Of course, Linux could be the biggest beneficiary of
the x86-64 if their gnucc can catch up quickly on
the AMD-64 extensions, and increase overall
efficiency they were lacking so far.

"BTW, I've read the x86-64 spec, and I have to say that I absolutely love it. x86-32 was a big improvement over x86-16. But that pales in comparison to how much cleaner x86-64 is than x86-32. IMHO, the AMD folks should be extremely proud of themselves."

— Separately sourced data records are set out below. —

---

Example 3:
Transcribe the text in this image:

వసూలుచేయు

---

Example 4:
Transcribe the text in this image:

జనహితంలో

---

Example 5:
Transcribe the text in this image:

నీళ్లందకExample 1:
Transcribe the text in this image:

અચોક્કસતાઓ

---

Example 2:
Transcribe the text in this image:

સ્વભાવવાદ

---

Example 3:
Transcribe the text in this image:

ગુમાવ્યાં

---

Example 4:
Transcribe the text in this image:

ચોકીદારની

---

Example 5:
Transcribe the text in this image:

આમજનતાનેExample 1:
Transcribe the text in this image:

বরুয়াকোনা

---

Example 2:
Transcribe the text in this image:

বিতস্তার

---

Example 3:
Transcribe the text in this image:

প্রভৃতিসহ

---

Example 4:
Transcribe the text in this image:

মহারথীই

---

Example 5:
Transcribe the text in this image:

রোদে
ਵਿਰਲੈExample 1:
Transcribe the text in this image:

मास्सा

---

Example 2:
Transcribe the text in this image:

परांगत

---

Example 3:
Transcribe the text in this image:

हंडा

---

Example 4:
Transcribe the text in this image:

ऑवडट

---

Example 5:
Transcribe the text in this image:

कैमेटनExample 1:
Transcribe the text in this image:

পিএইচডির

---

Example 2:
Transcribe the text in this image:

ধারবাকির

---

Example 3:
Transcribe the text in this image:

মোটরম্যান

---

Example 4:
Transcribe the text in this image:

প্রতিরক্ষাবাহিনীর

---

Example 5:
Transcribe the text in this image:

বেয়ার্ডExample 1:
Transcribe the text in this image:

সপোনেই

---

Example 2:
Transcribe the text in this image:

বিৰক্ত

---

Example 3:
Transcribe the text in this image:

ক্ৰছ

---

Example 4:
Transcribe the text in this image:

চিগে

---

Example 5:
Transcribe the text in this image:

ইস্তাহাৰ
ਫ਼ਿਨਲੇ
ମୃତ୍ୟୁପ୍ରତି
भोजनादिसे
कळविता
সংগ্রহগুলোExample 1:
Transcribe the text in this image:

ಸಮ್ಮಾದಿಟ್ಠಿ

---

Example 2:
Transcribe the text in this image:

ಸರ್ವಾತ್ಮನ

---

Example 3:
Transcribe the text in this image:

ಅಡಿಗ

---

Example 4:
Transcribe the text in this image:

No objections here ;-) It would be nice however to
have really good SPEC2000 scores, in addition to it.

Regards,

- Ali



To: minnow68 who wrote (74081)3/9/2002 8:19:57 AM
From: dale_laroyRespond to of 275872
 
>There are people I respect who think we should see big performance gains, and other people I respect who think that L1 data access is so fast in x86 processors, that it simply won't matter much. I also wouldn't be surprised to see a "spotty" situation where most programs run about the same speed when recompiled with x86-64, but a few run dramatically faster.<

Those that hold that L1 access is so fast in x86 processors that it simply won't matter much would be right with P4, but Athlon, and presumably Hammer, have somewhat slower L1 cache access. Benefits that will be present in all x86-64 architectures will be increased code density as memory operands are replaced by register operands, and decreased power consumption as the L1 cache is accessed less frequently. Of course, the later is relative to x86-32 mode in Hammer, not relative to Athlon.